Ana Maria Celis, Head of Evening Sale, Post-War and Contemporary Art, remarked: “Nude with Joyous Painting is an iconic example of Lichtenstein’s series of Nudes. This tour-de-force of Pop Art marks his return to the comic book heroines that launched his career in the early 60s. In this work, the beautiful heroine is caught in dramatic moment of suspense in stark contrast to a jubilant interior scene.”

The present work joins the ranks of the most important examples of Lichtenstein’s Nudes that have been offered at auction. Christie’s leads the market for this iconic motif, having sold the artist’s top two most expensive nudes, including Seductive Girl, 1996 for $31.5 million in 2013, and Nude with Red Shirt, 1995, for $28 million in 2012.

Shortly after it was painted, Nude with Joyous Painting was debuted at Leo Castelli’s SoHo gallery in November of 1994. There, it was included in a group of seven breakthrough large-scale nude paintings, several of which are in major American public collections, including Nude at Vanity, 1994 (San Francisco Museum of Modern Art, the Doris and Donald Fisher Collection) and Nude with Pyramid, 1994 (The Broad, Los Angeles).

As a series, the Nudes were the first body of work that Lichtenstein undertook following his extensive Solomon R. Guggenheim Museum retrospective in New York in 1993. The series has been described as “formally groundbreaking” by the curator of Lichtenstein’s 2012 retrospective organized by the Art Institute of Chicago and Tate Modern, Sheena Wagstaff, who characterized them as “monumental celebrations of domesticated eroticism.”

A painting fraught with melodrama and suggestive narratives, Nude with Joyous Painting rivals that of even the earlier 1960s comic-book paintings. Its formal structure, visual simplicity and zoomed-in, close-up cropping is very much aligned with the earlier ‘60s Girl paintings. One important element differentiates this group of Nudes from their ‘60s predecessors however.
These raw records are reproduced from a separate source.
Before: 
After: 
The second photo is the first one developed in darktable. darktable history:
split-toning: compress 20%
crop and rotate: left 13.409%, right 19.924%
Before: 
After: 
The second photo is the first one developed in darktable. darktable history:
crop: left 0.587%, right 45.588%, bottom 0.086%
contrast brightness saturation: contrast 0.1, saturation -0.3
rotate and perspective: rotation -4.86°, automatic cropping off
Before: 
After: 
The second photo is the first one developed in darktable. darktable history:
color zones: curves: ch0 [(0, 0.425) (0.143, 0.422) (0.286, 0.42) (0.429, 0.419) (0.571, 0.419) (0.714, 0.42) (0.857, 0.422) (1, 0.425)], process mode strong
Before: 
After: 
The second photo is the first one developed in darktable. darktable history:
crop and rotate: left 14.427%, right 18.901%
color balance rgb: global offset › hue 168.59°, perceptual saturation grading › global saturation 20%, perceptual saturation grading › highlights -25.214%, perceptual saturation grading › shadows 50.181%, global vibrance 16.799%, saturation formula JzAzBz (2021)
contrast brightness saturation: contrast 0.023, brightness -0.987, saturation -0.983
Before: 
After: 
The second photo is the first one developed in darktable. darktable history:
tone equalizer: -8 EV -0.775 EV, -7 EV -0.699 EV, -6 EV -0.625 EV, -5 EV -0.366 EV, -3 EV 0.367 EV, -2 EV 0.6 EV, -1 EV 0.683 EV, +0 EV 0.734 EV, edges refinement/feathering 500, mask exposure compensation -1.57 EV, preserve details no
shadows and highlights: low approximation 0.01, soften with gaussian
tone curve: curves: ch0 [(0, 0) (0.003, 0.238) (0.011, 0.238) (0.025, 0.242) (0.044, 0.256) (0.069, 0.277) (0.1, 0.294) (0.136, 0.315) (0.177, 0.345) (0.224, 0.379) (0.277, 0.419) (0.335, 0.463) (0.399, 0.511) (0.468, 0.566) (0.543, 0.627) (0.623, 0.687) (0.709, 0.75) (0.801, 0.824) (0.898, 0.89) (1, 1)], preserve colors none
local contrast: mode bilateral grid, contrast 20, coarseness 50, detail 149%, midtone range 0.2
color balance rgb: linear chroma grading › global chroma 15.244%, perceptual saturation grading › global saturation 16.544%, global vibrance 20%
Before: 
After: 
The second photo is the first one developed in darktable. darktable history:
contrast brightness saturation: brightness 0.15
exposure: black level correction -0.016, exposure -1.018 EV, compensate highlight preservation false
As the curator Avis Berman has observed, their handsome leading man is notably absent. "The 1990s nudes take pleasure in their own company, without the slightest hint of needing or missing a man,” Berman explained. “In contrast to Lichtenstein's original romance-comic pictures, this world flourishes exuberantly without men or engagement rings or kisses.”

On the occasion of Lichtenstein’s solo show at Leo Castelli in late 1994—in what proved to be one of his last exhibits before his untimely death in 1997—the New York Daily News declared: “The king of the blown-up comic-book frame had seemed to be settling into a quiet, Old Masterly period of late—but he’s broken out with a bang with his new series of nudes.” Indeed, Lichtenstein’s culminating series of Nudes rank among his greatest, most complex bodies of work. As an artist who ceaselessly innovated while staying true to his signature style, Lichtenstein’s Nudes reveal ingenious new formal devices—especially his new form of Ben-Day dots, a rich array of new color and “quoting” of previous work. More than just an erotic pin-up, they are rich with art historical references and cleverly-veiled allusions to the act of looking itself.